The firmness in barley prices comes in spite of international commentary suggesting barley prices remain overheated in relation to other grains.

Mr Whitelaw said there was merit in that comment.

“In terms of use in rations for animals such as pigs and poultry then we would recommend you left it out, the nutritional value you are getting per dollar compared to wheat does not stack up,” he said.

However he did not see prices falling.

“You’ve strong demand both from the domestic market and from China and that is likely to keep prices at a similar range.

“For some, it will just be a matter of what is available to get them through as they will need to buy more grain before any new crop comes on line, having been buying hand to mouth.

Richard Perkins, Market Check, said easily available stocks of feed barley had been sold already.

“An exporter is not going to find easy parcels ready to go, there may be barley still on-farm but in general it is not going to be simple to get hold of,” Mr Perkins said.

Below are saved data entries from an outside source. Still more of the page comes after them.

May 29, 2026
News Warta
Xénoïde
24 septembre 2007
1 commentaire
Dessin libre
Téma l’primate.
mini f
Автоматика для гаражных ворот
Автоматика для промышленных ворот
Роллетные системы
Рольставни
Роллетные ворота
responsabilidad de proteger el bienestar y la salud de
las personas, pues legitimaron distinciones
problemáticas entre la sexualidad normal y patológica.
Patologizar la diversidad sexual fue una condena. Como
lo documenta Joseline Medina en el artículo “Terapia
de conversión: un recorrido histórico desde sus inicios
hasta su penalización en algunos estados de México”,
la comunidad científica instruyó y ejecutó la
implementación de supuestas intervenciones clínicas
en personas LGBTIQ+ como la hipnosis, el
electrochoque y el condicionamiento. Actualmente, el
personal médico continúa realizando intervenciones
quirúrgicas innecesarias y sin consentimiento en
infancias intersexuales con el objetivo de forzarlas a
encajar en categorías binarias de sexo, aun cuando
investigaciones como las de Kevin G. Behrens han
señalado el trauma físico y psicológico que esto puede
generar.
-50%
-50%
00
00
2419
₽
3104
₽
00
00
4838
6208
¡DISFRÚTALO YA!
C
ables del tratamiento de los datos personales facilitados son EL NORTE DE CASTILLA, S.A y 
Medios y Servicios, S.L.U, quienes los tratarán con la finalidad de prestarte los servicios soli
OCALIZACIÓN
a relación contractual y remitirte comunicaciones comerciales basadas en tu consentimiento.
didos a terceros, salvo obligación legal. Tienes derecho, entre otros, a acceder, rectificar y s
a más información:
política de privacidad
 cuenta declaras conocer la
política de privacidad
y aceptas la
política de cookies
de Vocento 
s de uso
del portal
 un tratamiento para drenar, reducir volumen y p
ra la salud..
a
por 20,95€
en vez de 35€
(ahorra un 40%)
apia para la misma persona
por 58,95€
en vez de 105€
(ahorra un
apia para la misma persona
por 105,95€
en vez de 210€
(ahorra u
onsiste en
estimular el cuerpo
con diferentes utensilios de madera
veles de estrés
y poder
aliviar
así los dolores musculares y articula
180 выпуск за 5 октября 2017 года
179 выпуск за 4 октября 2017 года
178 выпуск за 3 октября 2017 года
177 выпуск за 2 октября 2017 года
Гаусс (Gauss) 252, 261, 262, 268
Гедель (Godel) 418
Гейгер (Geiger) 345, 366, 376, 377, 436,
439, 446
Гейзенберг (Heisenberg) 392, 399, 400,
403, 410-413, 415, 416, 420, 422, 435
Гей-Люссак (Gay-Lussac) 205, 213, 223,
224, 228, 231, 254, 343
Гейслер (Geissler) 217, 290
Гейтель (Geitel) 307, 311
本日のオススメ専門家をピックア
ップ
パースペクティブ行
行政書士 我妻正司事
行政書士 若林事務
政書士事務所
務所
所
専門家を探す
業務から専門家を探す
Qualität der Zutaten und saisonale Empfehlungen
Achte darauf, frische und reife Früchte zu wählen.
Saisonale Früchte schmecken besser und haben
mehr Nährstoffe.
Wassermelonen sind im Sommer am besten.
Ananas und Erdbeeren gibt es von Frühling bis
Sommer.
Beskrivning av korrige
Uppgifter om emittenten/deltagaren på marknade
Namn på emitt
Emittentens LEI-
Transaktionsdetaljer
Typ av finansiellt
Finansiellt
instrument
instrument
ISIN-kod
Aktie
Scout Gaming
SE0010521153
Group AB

“We’re very close with what has been exported and what is booked on the stem to having barley sold out.”

Market Check data shows that the vast majority of barley available for export has already gone.

“Prices are more competitive for exporters in the south where there isn’t as strong a domestic demand but many farmers will now decide to hang on to any unsold grain as a drought hedge, whether for their own livestock or to see if there is a strong drought premium through the growing season,” Mr Perkins said.

With a true autumn break yet to arrive livestock producers in colder areas are resigned to a longer period of feeding as pastures will struggle to generate meaningful feed before winter dormancy sets in.

Mr Perkins said all this meant barley was likely to stay at current levels pricewise.

“With the dry conditions and the continued demand I can’t see the price cooling too much, even if there is a good northern hemisphere coarse grain harvest as Australian supplies will be running low until our new crop comes on board.”

Mr Whitelaw said it was not just barley values that had appreciated this year.

“Sorghum values are very strong.”

Looking towards new crop Mr Whitelaw said there could be a drop in price if there was a large swing into barley.

There are rumblings there will be a large barley plant this year, both due to the good price on offer at present and due to the fact it is a crop that can handle dry conditions.

“If you’re putting it in for agronomic reasons, fine, but you’d be worried if people were chasing the price.”